UNESCO and poetics of global heritage regime: from safeguarding measures to creative destruction of cultural heritage
Mustafa Coskun (University of Tübingen)
Paper short abstract:
This paper focuses on international cultural heritage policies and practices with a view to exploring the legacy of authorizing heritage institutions, namely, UNESCO, and the role its Intangible Cultural Heritage (ICH) program plays in the global cultural processes.
Paper long abstract:
This paper focuses on international cultural heritage policies and practices with a view to exploring the legacy of authorizing heritage institutions, namely, UNESCO, and the role its Intangible Cultural Heritage (ICH) program plays in the global cultural processes.
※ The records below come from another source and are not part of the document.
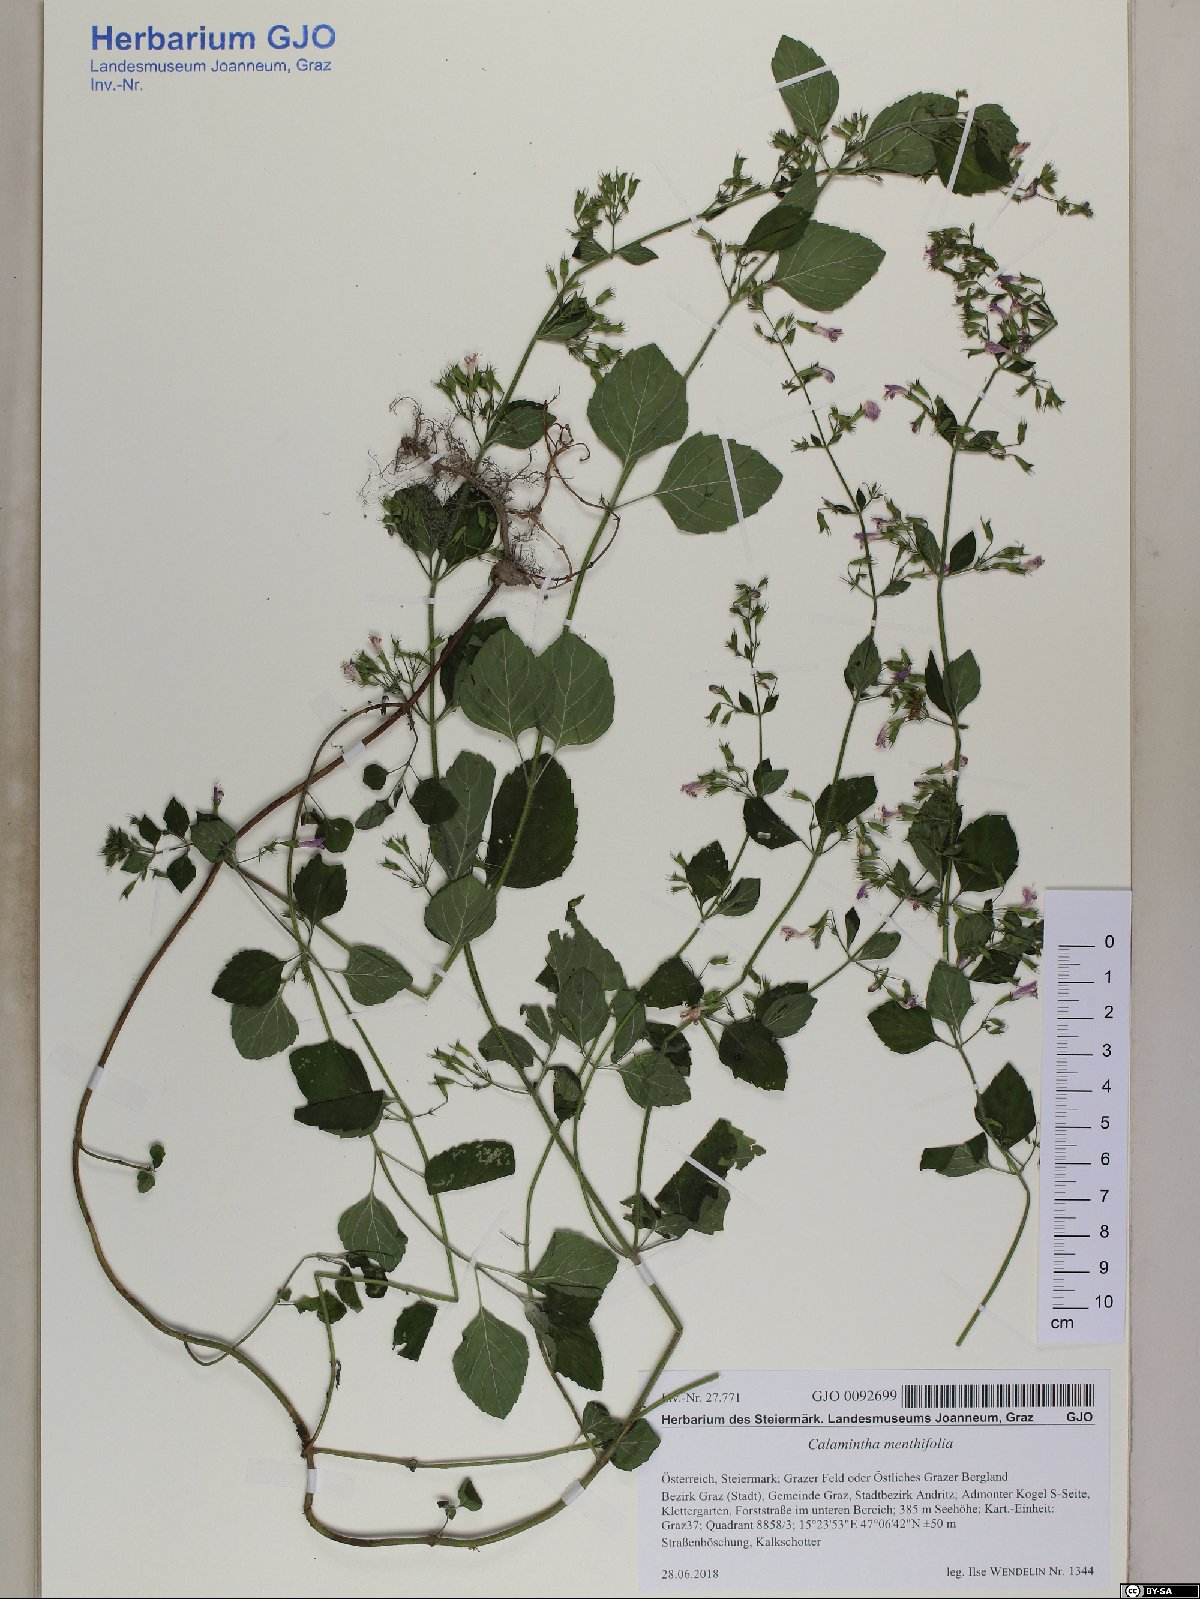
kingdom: Plantae
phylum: Tracheophyta
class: Magnoliopsida
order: Lamiales
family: Lamiaceae
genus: Clinopodium
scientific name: Clinopodium menthifolium
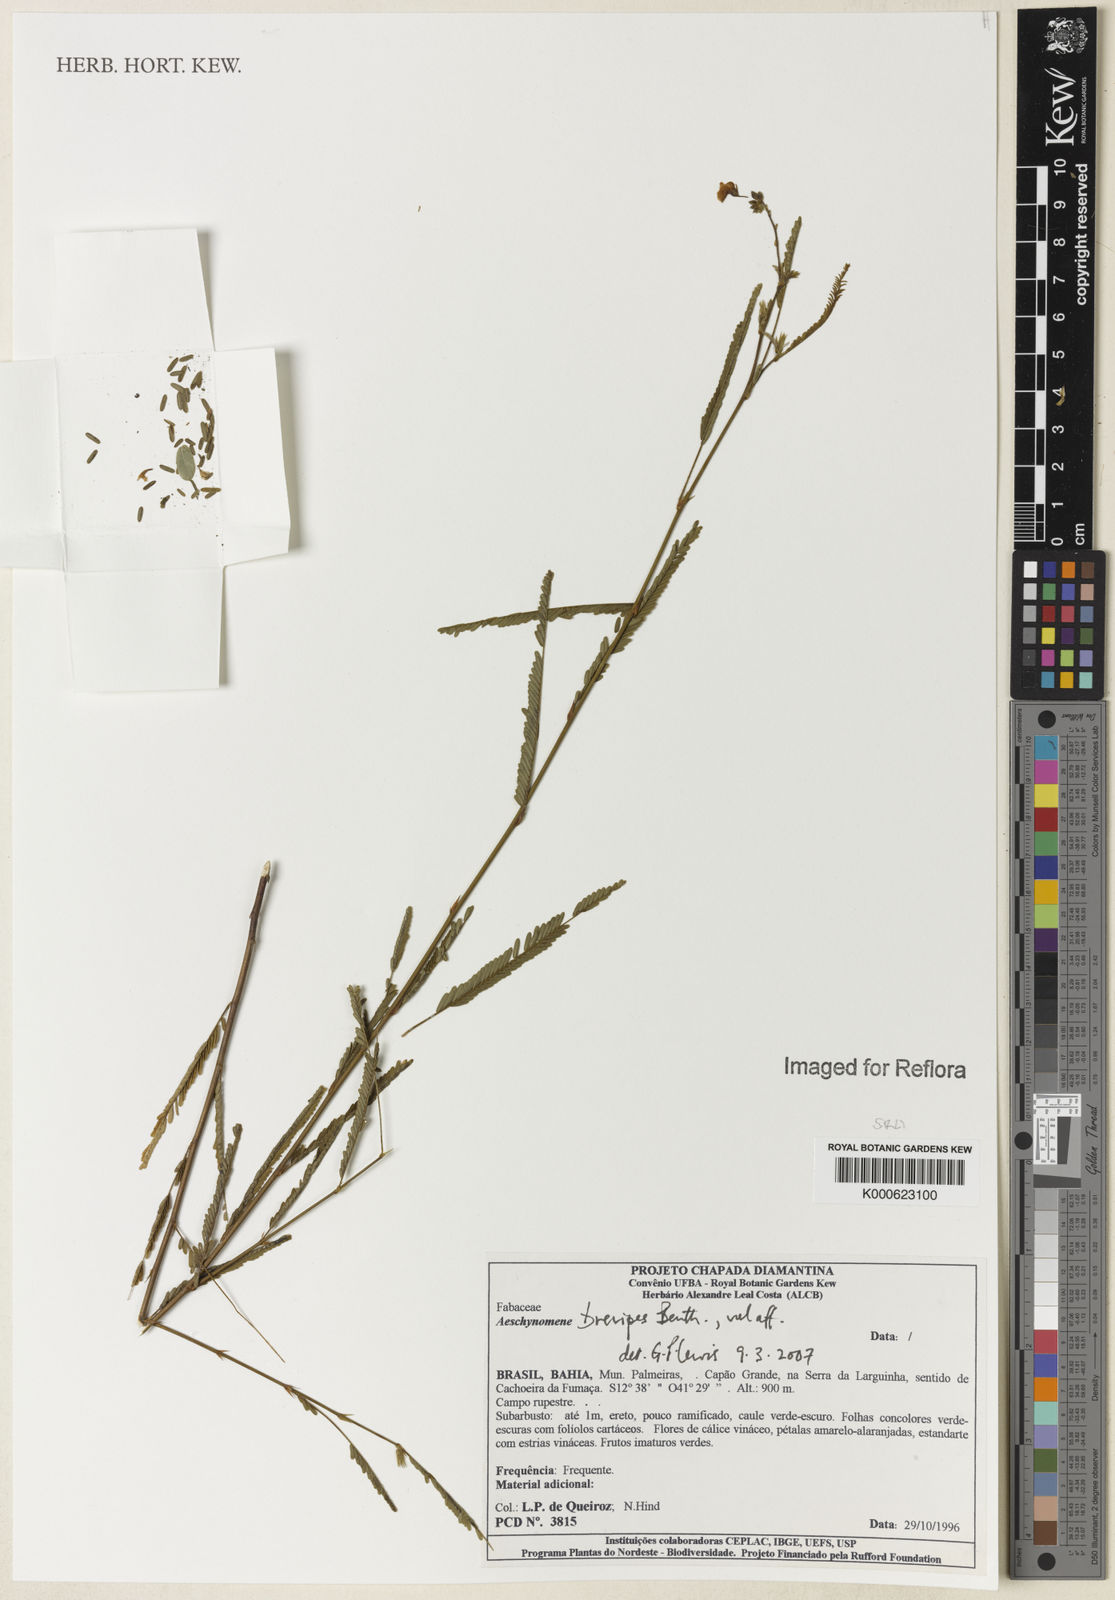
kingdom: Plantae
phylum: Tracheophyta
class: Magnoliopsida
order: Fabales
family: Fabaceae
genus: Ctenodon
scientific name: Ctenodon brevipes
As proclaimed in the 2003 UNESCO Convention text, a representative list of ICH of humanity was created to ensure healthy maintenance and cultural transmission of humanity's creative diversity. By doing so, the program aims to tame the far-reaching impacts of globalization by introducing safeguarding measures which are deemed crucial as distinct cultural "practices, representations, expressions, knowledge, skills" across the globe face the threat of deterioration and cultural loss stipulated by processes of globalization. The paper seeks to problematize the safeguarding mentality and preservation program put forward for the UNESCO policies of ICH to argue that such politics of global cultural management could facilitate the very "harmful" processes of globalization that UNESCO initially sets out to thwart. As such, the paper will inquire the discordance between the aims and outcomes of such global cultural management agenda, and will ask whether such programs paradoxically enable the very processes of globalization to penetrate into the most peripheral locations where the impacts of globalization would otherwise have the least foothold, rendering globalization culture-friendly. It will provocatively conclude, asking whether such global programs could be producing a global norm and predetermining the course global cultural flows take, leading possibly to their creative destruction, rather than allowing creative accommodation of cultural change.